A ferire di più il frontman, tuttavia, è stato il fatto di essere tagliato fuori dalla produzione. Mentre gli altri ex Pistols - Steve Jones, Paul Cook e Glen Matlock - sono stati coinvolti nella lavorazione del progetto, Lydon è stato tenuto all’oscuro di tutto. La serie di sei episodi è infatti basata sul libro scritto da Jones “Lonely Boy: Tales from A Sex Pistol”, adattato per il piccolo schermo da Craig Pearce. Intervistato dal Sun, Lydon ha espresso tutto il suo disappunto per essere stato tagliato fuori dai suoi ex compagni di band.

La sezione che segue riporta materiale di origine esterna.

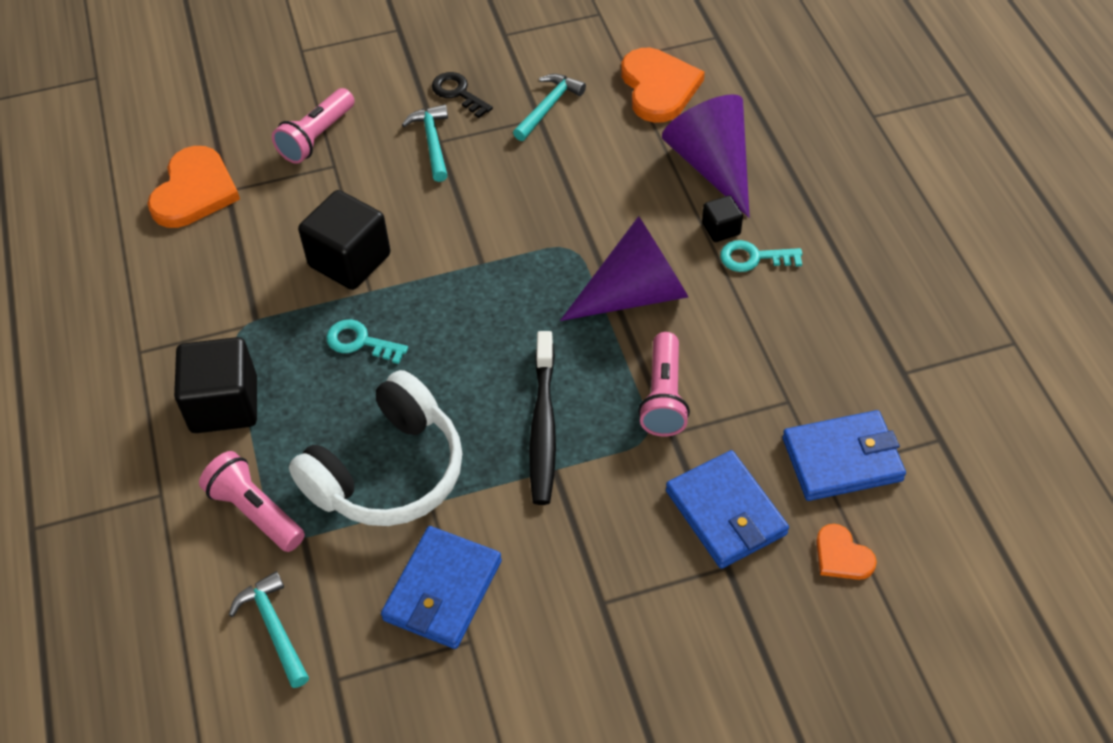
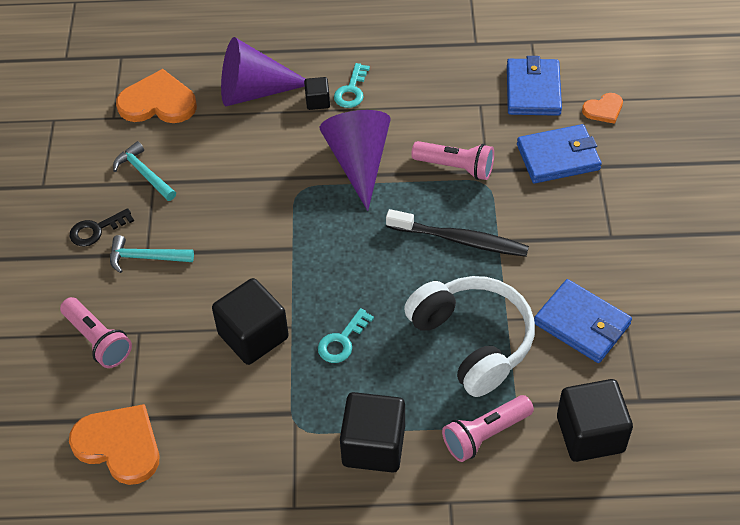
camera: 75 degrees left, 0 degrees up
turquoise hammer [229,571,309,688] -> black cube [557,379,633,462]

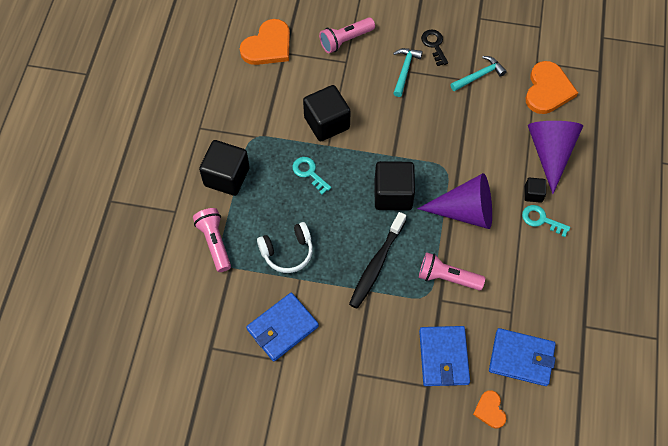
camera: 100 degrees right, 10 degrees up
white headphones [404,276,535,397] -> white headphones [257,222,313,273], size x0.62
pink flashlight [411,141,494,180] -> pink flashlight turned 75 degrees clockwise [419,252,485,290]
black cube [557,379,633,462] -> black cube moved to [375,161,415,211]

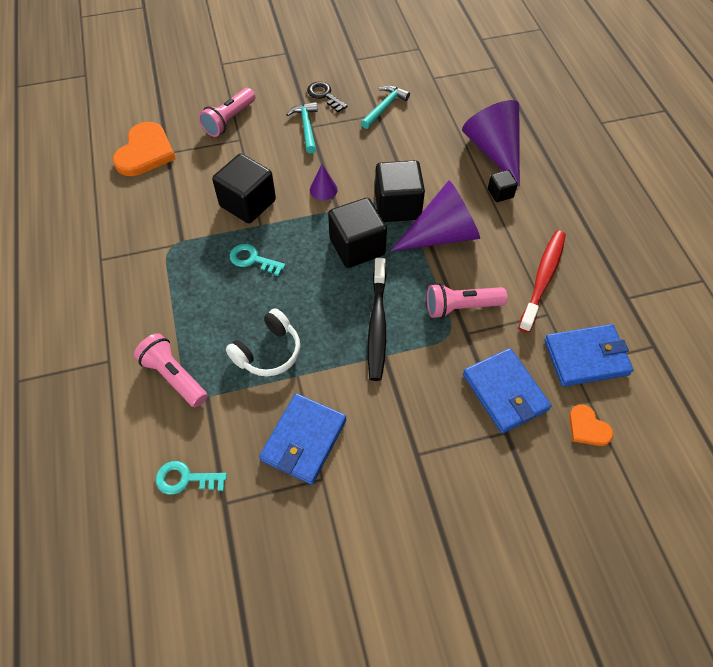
camera: 25 degrees left, 5 degrees down
black cube [199,140,250,196] -> black cube moved to [375,160,425,222]
turquoise key [522,205,570,237] -> turquoise key moved to [156,461,227,495]
orange heart [526,61,578,114] -> none
none -> purple cone [310,164,338,200]
none -> red toothbrush [519,230,566,333]

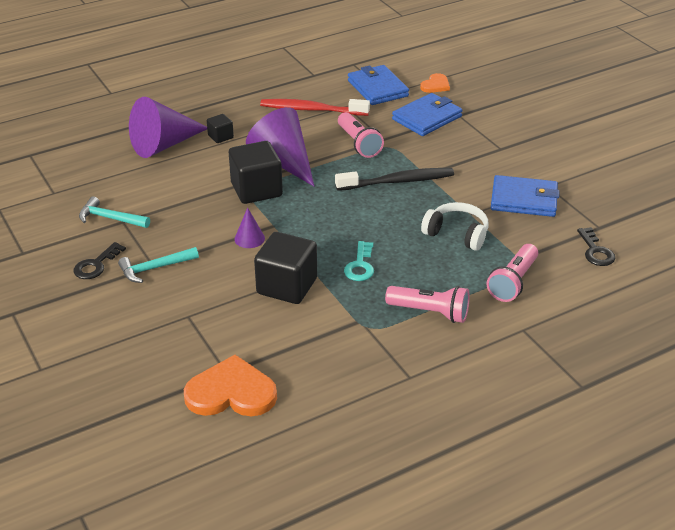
camera: 105 degrees left, 20 degrees down
turquoise key [156,461,227,495] -> black key [577,227,615,266]
pink flashlight [198,88,255,137] -> pink flashlight moved to [385,286,470,323]
black cube [328,198,387,268] -> none

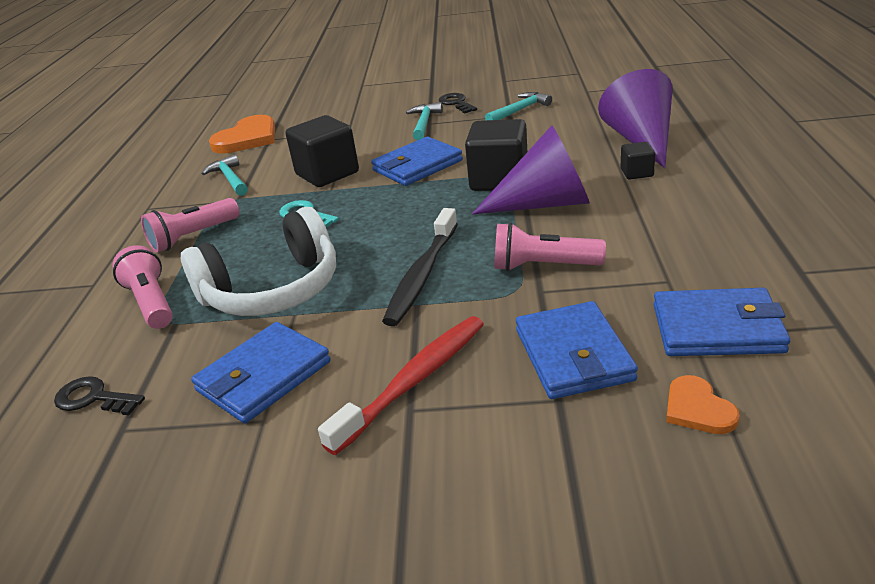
camera: 125 degrees right, 5 degrees down
purple cone [234,207,265,248] -> blue wallet [371,137,463,186]
red toothbrush [260,99,370,116] -> red toothbrush moved to [318,316,484,455]
white headphones [421,202,488,251] -> white headphones [181,207,336,316], size x1.62
none -> turquoise hammer [201,154,248,196]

“Tagliarmi fuori dalla produzione è stata una mossa estremamente stupida, ridicola e assurda”, ha dichiarato l’artista: “Per quello che mi riguarda [Jones, Cook e Matlock] possono andare affanculo. Ho cercato di aiutarli per tantissimi anni, sapendo che sono solo dei rami secchi. Nessuno di quei cazzoni avrebbe avuto una carriera senza di me. Non hanno fatto nulla prima [dei Sex Pistols], né dopo”.
“Non voglio davvero guardarla [la serie], ma mi toccherà controllare [il contenuto]”, ha proseguito il cantante: “Non ne ho visto nemmeno un secondo, né mi è stato dato uno straccio di copione. Sono stato completamente ostracizzato. Venire ignorari in modo così scortese è inaccettabile. Se avessero voluto raccontare le cose come sono andate davvero, mi avrebbero coinvolto. Invece hanno passato tre anni buoni a lavorare a questo progetto senza coinvolgermi in nessun modo. Io, per come sono, non sarei mai riuscito a fare una cosa del genere. L’assurdo assunto che io sarei stato negativo fin dall’inizio [nei confronti del progetto] è ridicolo di per sé. Tutte quelle canzoni le ho scritte io. Io ne ero l’immagine. E mio è il nome che usano per promuoverla [la serie]”.
Una controversia relativa all’utilizzo dei brani del gruppo nella serie era già finita davanti a una corte la scorsa estate. Dalla vertenza Lydon, che ovviamente aveva tentato di impedire che il catalogo dei Pistols diventasse la colonna sonora del lavoro, era uscito sconfitto in virtù di un accordo stipulato tra i membri del gruppo nel 1988, secondo il quale le decisioni relative alla gestione degli interessi della formazione sarebbero state prese in base all’orientamento della maggioranza degli elementi della disciolta band.